Please reproduce the final stretch of the listing below: the line that contains "5219 | 495 |" and all lines after it, verbatim, with nothing else.

(Study material Opens)

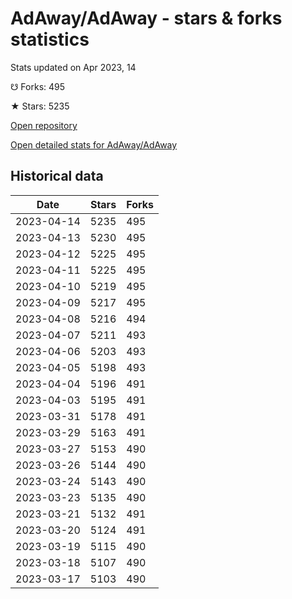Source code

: # AdAway/AdAway - stars & forks statistics

Stats updated on Apr 2023, 14

☋ Forks: 495

★ Stars: 5235

[Open repository](https://github.com/AdAway/AdAway)

[Open detailed stats for AdAway/AdAway](https://reviewgithub.com/rep/AdAway/AdAway)

## Historical data
| Date | Stars | Forks |
|------|-------|-------|
| 2023-04-14 | 5235 | 495 | 
| 2023-04-13 | 5230 | 495 | 
| 2023-04-12 | 5225 | 495 | 
| 2023-04-11 | 5225 | 495 | 
| 2023-04-10 | 5219 | 495 | 
| 2023-04-09 | 5217 | 495 | 
| 2023-04-08 | 5216 | 494 | 
| 2023-04-07 | 5211 | 493 | 
| 2023-04-06 | 5203 | 493 | 
| 2023-04-05 | 5198 | 493 | 
| 2023-04-04 | 5196 | 491 | 
| 2023-04-03 | 5195 | 491 | 
| 2023-03-31 | 5178 | 491 | 
| 2023-03-29 | 5163 | 491 | 
| 2023-03-27 | 5153 | 490 | 
| 2023-03-26 | 5144 | 490 | 
| 2023-03-24 | 5143 | 490 | 
| 2023-03-23 | 5135 | 490 | 
| 2023-03-21 | 5132 | 491 | 
| 2023-03-20 | 5124 | 491 | 
| 2023-03-19 | 5115 | 490 | 
| 2023-03-18 | 5107 | 490 | 
| 2023-03-17 | 5103 | 490 |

(Study material Closes)

Response:
| 2023-04-10 | 5219 | 495 | 
| 2023-04-09 | 5217 | 495 | 
| 2023-04-08 | 5216 | 494 | 
| 2023-04-07 | 5211 | 493 | 
| 2023-04-06 | 5203 | 493 | 
| 2023-04-05 | 5198 | 493 | 
| 2023-04-04 | 5196 | 491 | 
| 2023-04-03 | 5195 | 491 | 
| 2023-03-31 | 5178 | 491 | 
| 2023-03-29 | 5163 | 491 | 
| 2023-03-27 | 5153 | 490 | 
| 2023-03-26 | 5144 | 490 | 
| 2023-03-24 | 5143 | 490 | 
| 2023-03-23 | 5135 | 490 | 
| 2023-03-21 | 5132 | 491 | 
| 2023-03-20 | 5124 | 491 | 
| 2023-03-19 | 5115 | 490 | 
| 2023-03-18 | 5107 | 490 | 
| 2023-03-17 | 5103 | 490 |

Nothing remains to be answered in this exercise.